▶ [Data for analysis]:
━━━━━━━━

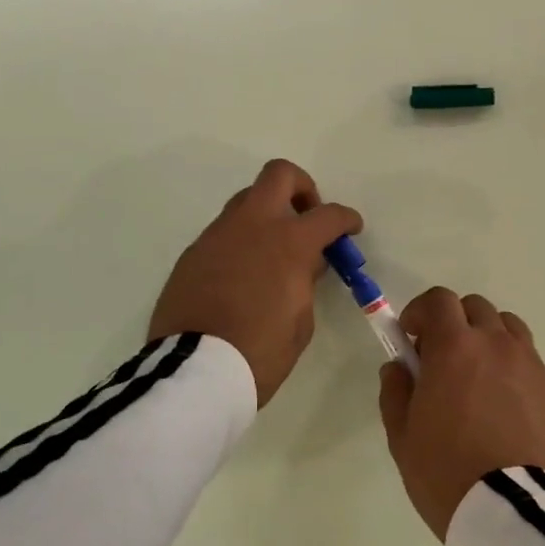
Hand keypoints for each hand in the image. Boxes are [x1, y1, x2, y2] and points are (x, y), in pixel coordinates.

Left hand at [148, 159, 361, 406]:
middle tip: (307, 217)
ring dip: (267, 214)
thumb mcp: (301, 321)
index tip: (351, 228)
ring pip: (247, 200)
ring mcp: (218, 234)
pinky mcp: (193, 252)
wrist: (194, 371)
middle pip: (280, 175)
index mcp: (289, 242)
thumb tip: (303, 263)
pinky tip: (243, 274)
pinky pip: (224, 232)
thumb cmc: (260, 352)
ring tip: (273, 251)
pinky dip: (241, 241)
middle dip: (301, 188)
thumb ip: (305, 281)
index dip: (346, 219)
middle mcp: (253, 225)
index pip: (328, 215)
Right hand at [377, 288, 544, 539]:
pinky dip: (515, 372)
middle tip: (443, 360)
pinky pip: (532, 364)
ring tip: (480, 380)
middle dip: (455, 324)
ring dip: (489, 340)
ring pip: (509, 329)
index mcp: (455, 347)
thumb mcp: (402, 437)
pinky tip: (508, 411)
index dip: (421, 312)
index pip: (438, 300)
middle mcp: (497, 344)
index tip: (411, 337)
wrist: (515, 514)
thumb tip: (399, 367)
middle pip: (476, 308)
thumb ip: (395, 391)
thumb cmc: (447, 472)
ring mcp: (532, 365)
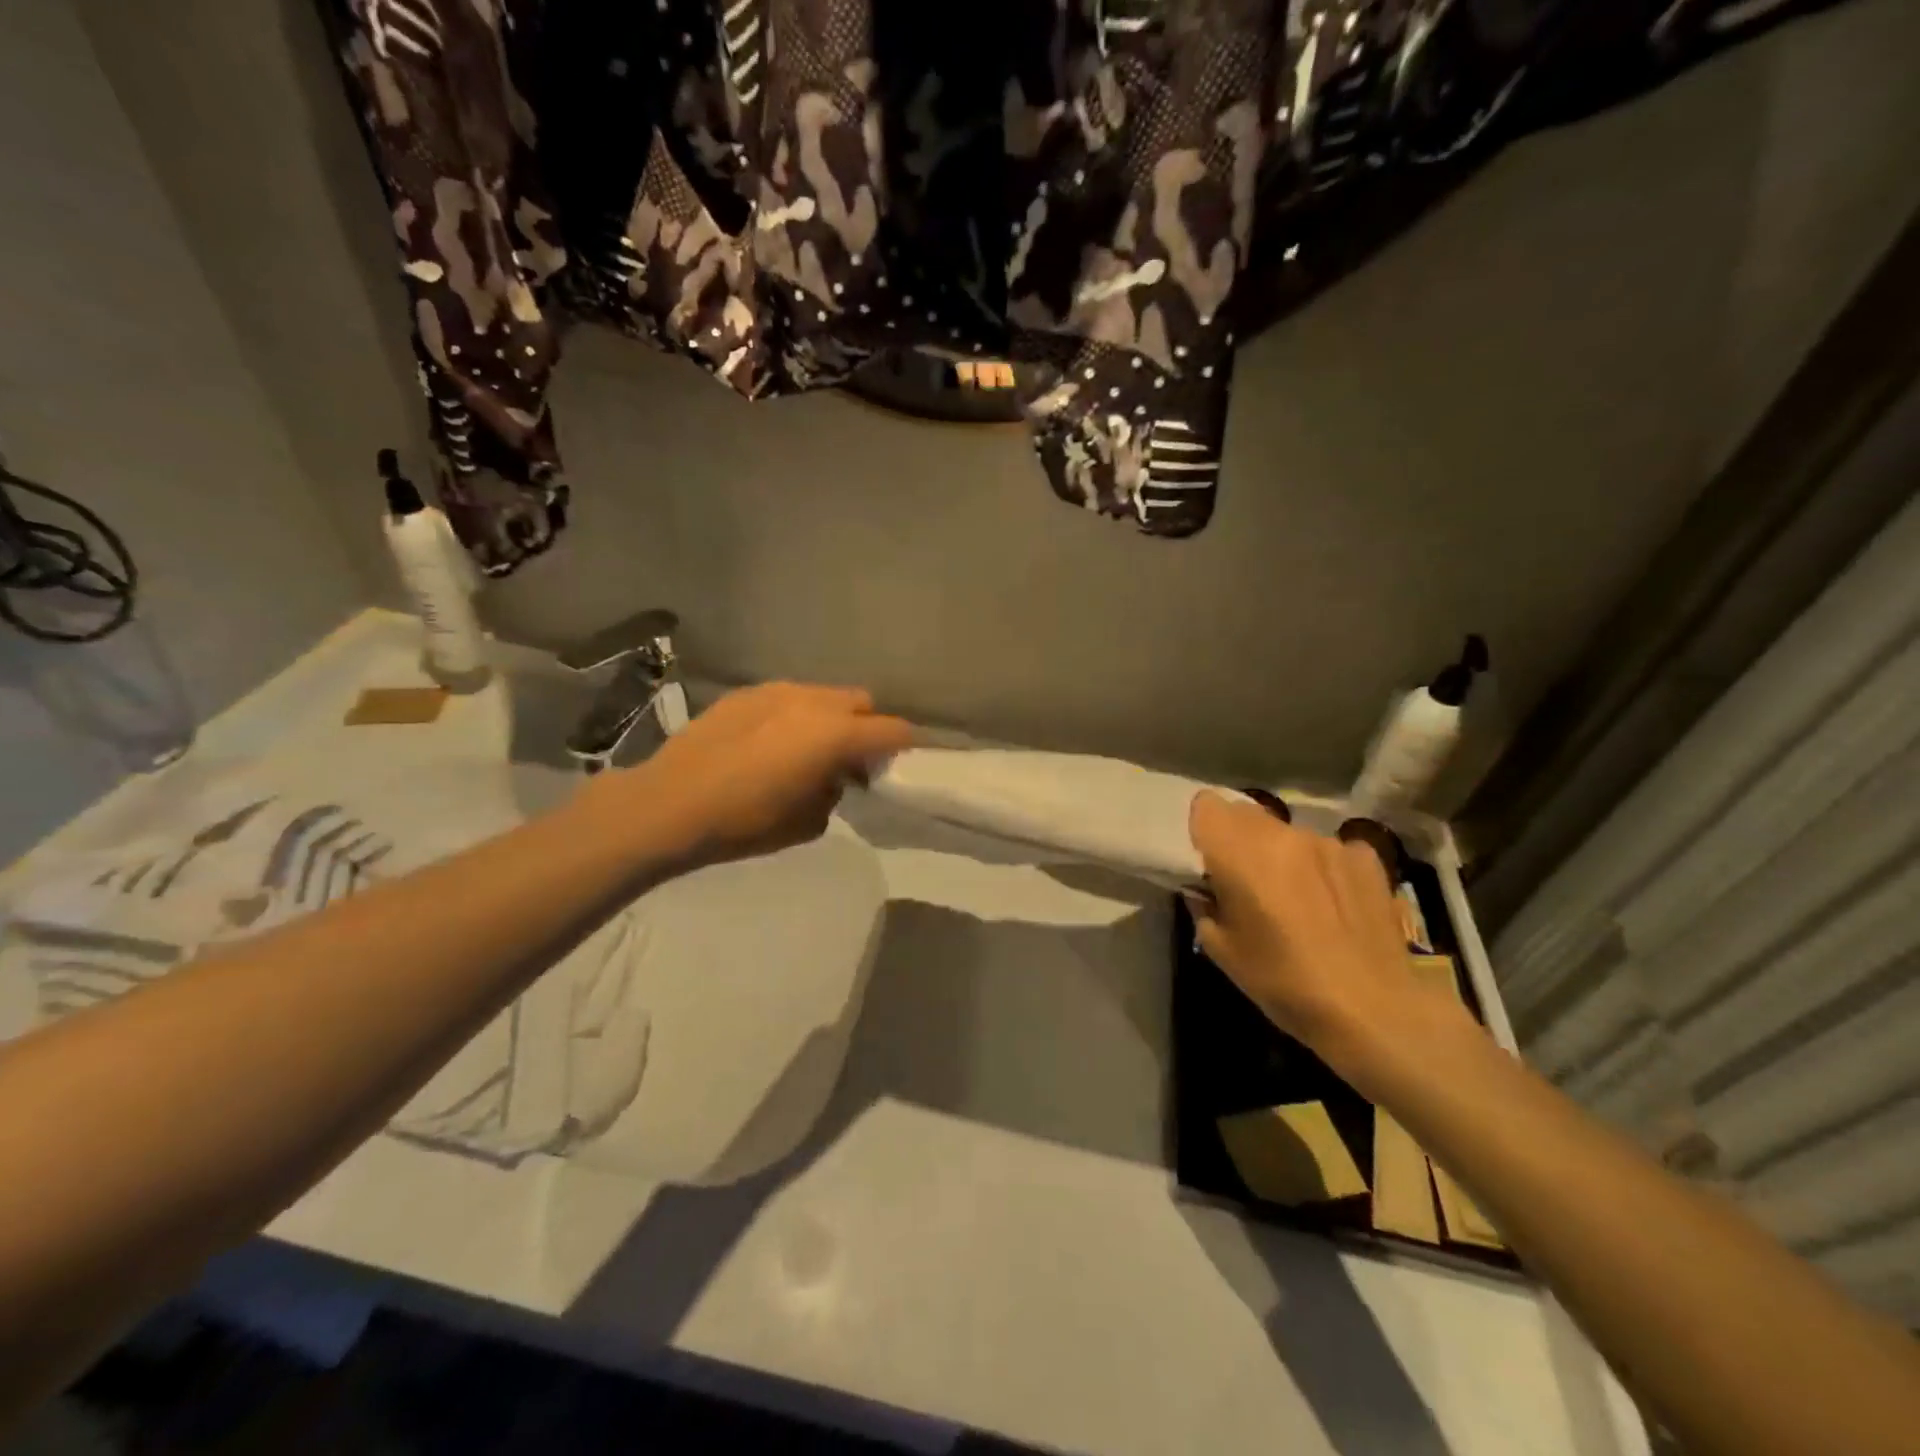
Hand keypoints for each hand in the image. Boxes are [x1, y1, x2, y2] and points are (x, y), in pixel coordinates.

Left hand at [619, 682, 912, 869]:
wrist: (669, 804)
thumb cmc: (745, 822)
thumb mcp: (807, 822)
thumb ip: (834, 792)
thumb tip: (832, 777)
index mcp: (835, 735)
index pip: (892, 730)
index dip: (904, 746)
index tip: (899, 763)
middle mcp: (812, 702)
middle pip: (861, 702)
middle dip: (865, 727)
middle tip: (850, 759)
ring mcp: (776, 692)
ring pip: (822, 696)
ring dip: (828, 719)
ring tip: (806, 749)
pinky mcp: (745, 693)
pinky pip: (787, 698)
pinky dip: (793, 716)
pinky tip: (767, 744)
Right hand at [1186, 792, 1468, 1068]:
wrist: (1372, 1009)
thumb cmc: (1281, 981)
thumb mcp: (1220, 949)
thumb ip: (1204, 905)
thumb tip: (1206, 889)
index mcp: (1239, 851)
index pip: (1206, 804)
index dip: (1202, 829)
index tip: (1207, 860)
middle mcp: (1283, 833)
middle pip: (1247, 814)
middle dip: (1239, 841)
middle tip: (1247, 883)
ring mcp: (1329, 841)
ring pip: (1289, 833)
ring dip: (1283, 856)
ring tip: (1296, 900)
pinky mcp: (1366, 857)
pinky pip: (1330, 850)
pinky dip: (1324, 869)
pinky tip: (1334, 905)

━━━━━━━━

▶ [What you need to do]:
Omit the pictures and print the listing exactly.

▶ [Result of this exercise]:
Hand keypoints for each hand in the image. Boxes are [x1, y1, x2, y2] and points are (x, y), in pixel coordinates.

Left hand at [148, 159, 361, 406]:
middle tip: (307, 217)
ring dip: (267, 214)
thumb mcp: (301, 321)
index tip: (351, 228)
ring pip: (247, 200)
ring mcp: (218, 234)
pinky mcp: (193, 252)
wrist: (194, 371)
middle pip: (280, 175)
index mcp: (289, 242)
thumb tip: (303, 263)
pinky tip: (243, 274)
pinky pip: (224, 232)
thumb cmc: (260, 352)
ring tip: (273, 251)
pinky dip: (241, 241)
middle dip: (301, 188)
thumb ip: (305, 281)
index dip: (346, 219)
middle mcp: (253, 225)
index pip: (328, 215)
Right hand at [377, 288, 544, 539]:
pinky dip: (515, 372)
middle tip: (443, 360)
pinky pip: (532, 364)
ring tip: (480, 380)
middle dip: (455, 324)
ring dip: (489, 340)
ring pip: (509, 329)
index mcp: (455, 347)
thumb mcp: (402, 437)
pinky tip: (508, 411)
index dip: (421, 312)
index pip: (438, 300)
middle mcp: (497, 344)
index tip: (411, 337)
wrist: (515, 514)
thumb tip: (399, 367)
middle pip: (476, 308)
thumb ip: (395, 391)
thumb cmc: (447, 472)
ring mcp: (532, 365)
Hand keypoints for each hand in the image. Boxes are [x1, y1, x2, y2] and points are (x, y), in pixel coordinates.

Left hand at [619, 682, 912, 869]:
wrist: (669, 804)
thumb cmc: (745, 822)
thumb mcp: (807, 822)
thumb ip: (834, 792)
thumb tip: (832, 777)
index mcp: (835, 735)
index pip: (892, 730)
index dip: (904, 746)
index tip: (899, 763)
middle mcp: (812, 702)
middle pip: (861, 702)
middle dip: (865, 727)
middle tip: (850, 759)
ring mcp: (776, 692)
ring pip: (822, 696)
ring dip: (828, 719)
ring tip: (806, 749)
pinky mcp: (745, 693)
pinky pip: (787, 698)
pinky dip: (793, 716)
pinky tip: (767, 744)
Right hand at [1186, 792, 1468, 1068]:
wrist: (1372, 1009)
thumb cmc: (1281, 981)
thumb mcp: (1220, 949)
thumb ip: (1204, 905)
thumb tip: (1206, 889)
index mcp: (1239, 851)
index pip: (1206, 804)
index dip: (1202, 829)
index tip: (1207, 860)
middle mcp: (1283, 833)
middle pip: (1247, 814)
middle dip: (1239, 841)
middle tip: (1247, 883)
ring mcp: (1329, 841)
ring pip: (1289, 833)
ring dip: (1283, 856)
ring tip: (1296, 900)
pinky mcp: (1366, 857)
pinky pip: (1330, 850)
pinky dip: (1324, 869)
pinky tip: (1334, 905)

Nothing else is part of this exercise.